Concerns over Trump’s behavior on the world stage began nearly as soon as he took office. More than simply a passing grudge, Trump’s desire to withdraw the United States from NATO was in fact a sustained effort that was “much more serious than people realized,” one senior White House official said — an outcome that could have dramatically altered the current war in Ukraine.
Following a 2018 meeting with Russian President Vladimir Putin in Helsinki, Finland — after which Trump sided with Putin over US intelligence agencies who had determined Russia tried to interfere in the 2016 election — the top US intelligence official was left wondering what Trump’s real motives were.
“I never could come to a conclusion. It raised the question in everybody’s mind: What does Putin have on him that causes him to do something that undermines his credibility?” Dan Coats, the then-director of national intelligence, reflected to associates afterward, according to the book.
And a months-long fixation with purchasing Greenland from Denmark went far deeper than previously disclosed, inspired in the early days of Trump’s presidency by a wealthy friend from New York, the cosmetics heir Ron Lauder.
“I said, ‘Why don’t we have that?’ You take a look at a map. I’m a real estate developer, I look at a corner, I say, ‘I’ve got to get that store for the building that I’m building,’ etc. It’s not that different,” Trump told the reporters for their book.
Lauder proposed to Trump’s then-national security adviser John Bolton that he act as a “back channel” to the Danish government. Instead, top National Security Council aides engaged for months in secret talks with Denmark’s ambassador to the United States about Greenland.

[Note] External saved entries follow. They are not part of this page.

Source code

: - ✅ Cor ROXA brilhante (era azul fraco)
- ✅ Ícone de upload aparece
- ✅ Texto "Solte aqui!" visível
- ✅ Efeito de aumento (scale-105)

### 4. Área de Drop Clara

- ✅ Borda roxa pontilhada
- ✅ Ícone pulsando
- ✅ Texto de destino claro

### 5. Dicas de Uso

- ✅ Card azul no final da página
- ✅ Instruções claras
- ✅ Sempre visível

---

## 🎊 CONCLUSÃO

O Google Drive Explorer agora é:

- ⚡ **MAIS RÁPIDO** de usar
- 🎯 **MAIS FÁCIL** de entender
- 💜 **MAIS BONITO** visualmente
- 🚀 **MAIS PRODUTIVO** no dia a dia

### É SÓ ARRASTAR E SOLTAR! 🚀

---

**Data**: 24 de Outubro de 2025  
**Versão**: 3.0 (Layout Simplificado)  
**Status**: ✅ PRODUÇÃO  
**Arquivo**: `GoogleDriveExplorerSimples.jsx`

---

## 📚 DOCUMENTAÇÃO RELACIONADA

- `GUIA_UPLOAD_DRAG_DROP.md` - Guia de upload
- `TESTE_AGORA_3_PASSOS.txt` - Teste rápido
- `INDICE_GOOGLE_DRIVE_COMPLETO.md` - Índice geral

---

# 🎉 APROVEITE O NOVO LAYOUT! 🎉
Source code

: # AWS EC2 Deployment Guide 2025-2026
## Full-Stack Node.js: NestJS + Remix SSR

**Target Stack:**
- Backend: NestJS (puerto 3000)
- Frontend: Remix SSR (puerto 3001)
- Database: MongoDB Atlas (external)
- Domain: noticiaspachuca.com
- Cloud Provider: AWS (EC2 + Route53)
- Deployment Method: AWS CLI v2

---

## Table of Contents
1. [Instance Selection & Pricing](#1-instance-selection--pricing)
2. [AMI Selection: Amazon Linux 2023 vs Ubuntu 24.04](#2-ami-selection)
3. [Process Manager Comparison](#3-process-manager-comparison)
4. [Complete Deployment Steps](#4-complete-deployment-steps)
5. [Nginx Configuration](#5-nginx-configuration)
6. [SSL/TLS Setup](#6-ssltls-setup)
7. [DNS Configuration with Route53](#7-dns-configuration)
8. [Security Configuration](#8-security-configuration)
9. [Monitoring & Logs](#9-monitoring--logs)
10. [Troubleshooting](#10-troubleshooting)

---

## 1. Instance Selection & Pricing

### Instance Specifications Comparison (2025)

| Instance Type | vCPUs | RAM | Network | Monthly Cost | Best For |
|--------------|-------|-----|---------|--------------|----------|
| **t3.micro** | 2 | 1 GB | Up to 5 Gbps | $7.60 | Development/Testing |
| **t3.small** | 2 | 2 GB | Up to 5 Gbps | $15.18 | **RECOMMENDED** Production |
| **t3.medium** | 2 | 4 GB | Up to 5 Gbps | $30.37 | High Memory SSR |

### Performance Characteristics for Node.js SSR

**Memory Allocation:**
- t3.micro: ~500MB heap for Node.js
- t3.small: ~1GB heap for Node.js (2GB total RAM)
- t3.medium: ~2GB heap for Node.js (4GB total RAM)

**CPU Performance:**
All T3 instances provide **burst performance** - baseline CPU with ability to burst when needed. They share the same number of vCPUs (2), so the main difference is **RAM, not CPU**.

Eventually, however, public revelations about Trump’s plans to buy the island prompted indignation in both Greenland and Denmark, scuttling any effort to enhance the US role in an increasingly strategic area. Trump called the Danish leader “nasty” for rejecting his idea and canceled a trip to Copenhagen.
Trump enjoyed friendlier relations with other world leaders, but often imposed his own brand of chaos.
Baker and Glasser report Trump once abruptly phoned Jordan’s King Abdullah II to inform him he was “going to give you the West Bank,” prompting the monarch to tell a friend he thought he was having a heart attack.
“I couldn’t breathe. I was bent doubled over,” he said.
And while Trump liked to frequently tout that then-Japanese Prime Minister Shinzo Abe — who was assassinated in July — had nominated him for a Nobel Peace Prize, Trump had actually explicitly made the request to Abe during dinner in New York.
“The President asked Abe over dinner to nominate him,” a senior Trump national security official says in the book.
Baker and Glasser describe previously unreported plans by members of Trump’s Cabinet to collectively resign amid the chaos, only to remain in their posts out of concern for whohe might select to replace them.
In encrypted text messages, then-Homeland Security Secretary Kirstjen Nielsen told a top aide that five senior officials in the Trump administration — including the secretaries of Defense, Education and Interior — were on the verge of quitting amid a particularly chaotic period ahead of the 2018 midterms.
“Ok for the first time I am actually scared for the country. The insanity has been loosed,” she wrote in the messages.
Trump’s demands on his team included outlandish requests like abolishing the Ninth Circuit Court of Appeals after it blocked one of his immigration policies.
“Let’s just cancel it,” he told Nielsen, according to the book. He told Nielsen if such a move required legislation, “then draft a bill to ‘get rid of the f–king judges’ and have it sent to Congress as soon as possible.”
When it came to responding to the Covid-19 pandemic, however, it was his most trusted advisers who were encouraging him to do more, particularly in the early days when Trump appeared nonchalant about the severity of the crisis.